Qué hacer si no funciona

* Si no avanza y no llega a cumplir el objetivo, busque algunos pasos intermedios.
* Pida más ayuda a otras personas para hacer las cosas que le parezcan difíciles.
* Dedique más tiempo a relajarse y a hacer cosas agradables.
* Prémiese con algo que le apetezca cuando haya hecho algún progreso.
* Cambie su modo de sentir. Cuando haga cosas difíciles se encontrará con ansiedad al principio. Únicamente afrontando las situaciones una y otra vez empezará a sentirse mejor.

¿Cómo afrontar las sensaciones de pánico?

El pánico es definido como ansiedad aguda o severa que puede suceder en ocasiones en forma de crisis, que pueden ser muy desagradables, pero que no son perjudiciales y remiten siempre.

Aprenda a manejar estas crisis:

* Recuerde que el pánico no puede producir daño físico. Se trata simplemente de sensaciones corporales desagradables, pero no peligrosas. Mantenga la tranquilidad, no sucederá nada peor.
* Permanezca donde está. No huya del sitio donde se encuentre. La huida empeora las cosas. Quédese donde está y, si es posible, siéntese. Espere y déle tiempo al miedo para que se pase. No luche contra él ni huya. Simplemente, acéptelo.
* Respire más despacio y profundamente. Esta es una buena ocasión para practicar el manejo de la ansiedad.
* Distráigase. Intente evadirse de los sentimientos de pánico. No aumente el pánico con pensamientos atemorizadores sobre lo que está sucediendo y lo que podría pasar.
* Dígase que, aunque sea un mal momento, puede aguantarlo. Piense de la forma más positiva posible.

¿Cómo es la recuperación de un trastorno de ansiedad?

Es importante saber que la recuperación de un trastorno de ansiedad no es inmediata y la mayoría de las personas tiene altibajos en su recuperación.

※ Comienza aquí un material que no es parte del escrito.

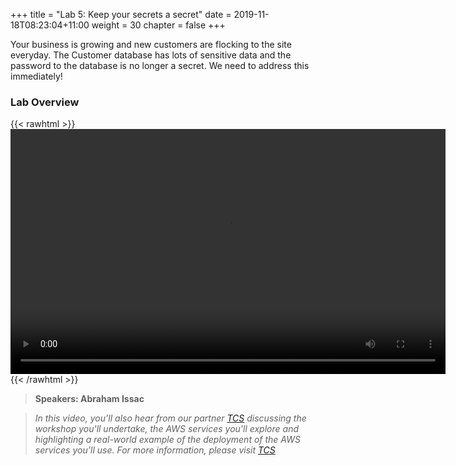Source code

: +++
title = "Lab 5: Keep your secrets a secret"
date = 2019-11-18T08:23:04+11:00
weight = 30
chapter = false
+++

Your business is growing and new customers are flocking to the site everyday. The Customer database has lots of sensitive data and the password to the database is no longer a secret. We need to address this immediately!

### Lab Overview

{{< rawhtml >}}
<video width="696" height="392" controls>
  <source src="https://apj-security-workshop.s3-ap-southeast-2.amazonaws.com/q4/lab5-intro-tcs.mp4" type="video/mp4">
  Your browser doesn't support video.
</video>
{{< /rawhtml >}}

>  **Speakers: Abraham Issac** 

>  *In this video, you’ll also hear from our partner [TCS](https://a.mzn.cloud/jam-tcs) discussing the workshop you'll undertake, the AWS services you'll explore and highlighting a real-world example of the deployment of the AWS services you’ll use. For more information, please visit [TCS](https://a.mzn.cloud/jam-tcs)*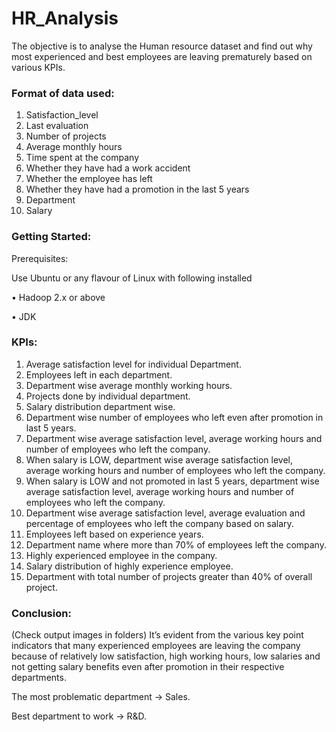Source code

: # HR_Analysis


The objective is to analyse the Human resource dataset and find out why most experienced and best employees are leaving prematurely based on various KPIs.

### Format of data used:
1.	Satisfaction_level 
2.	Last evaluation 
3.	Number of projects 
4.	Average monthly hours 
5.	Time spent at the company 
6.	Whether they have had a work accident 
7.	Whether the employee has left 
8.	Whether they have had a promotion in the last 5 years 
9.	Department 
10.	 Salary


### Getting Started:
Prerequisites: 

Use Ubuntu or any flavour of Linux with following installed 

•	Hadoop 2.x or above

•	JDK 


### KPIs:
1.	Average satisfaction level for individual Department.
2.	Employees left in each department.
3.	Department wise average monthly working hours.
4.	Projects done by individual department.
5.	Salary distribution department wise.
6.	Department wise number of employees who left even after promotion in last 5 years.
7.	Department wise average satisfaction level, average working hours and number of employees who left the company.
8.	When salary is LOW, department wise average satisfaction level, average working hours and number of employees who left the company.
9.	When salary is LOW and not promoted in last 5 years, department wise average satisfaction level, average working hours and number of employees who left the company.
10.	 Department wise average satisfaction level, average evaluation and percentage of employees who left the company based on salary.
11.	 Employees left based on experience years.
12.	 Department name where more than 70% of employees left the company.
13.	 Highly experienced employee in the company.
14.	 Salary distribution of highly experience employee.
15.	 Department with total number of projects greater than 40% of overall project.



### Conclusion: 
(Check output images in folders)
It’s evident from the various key point indicators that many experienced employees are leaving the company because of relatively low satisfaction, high working hours, low salaries and not getting salary benefits even after promotion in their respective departments.

The most problematic department -> Sales.

Best department to work -> R&D.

Los retrocesos son parte normal de cualquier aprendizaje. El hecho de tener días o momentos peores en su evolución no debe desanimarle, forma parte de su proceso hacia la recuperación. Si, después de empezar a encontrarse mejor, tiene algún episodio de ansiedad, no tema volver a estar como al principio. Lo habitual tras sufrir un trastorno de ansiedad es que los síntomas no desaparezcan todos a la vez, sino que poco a poco sean menos fuertes y se vayan espaciando hasta desaparecer.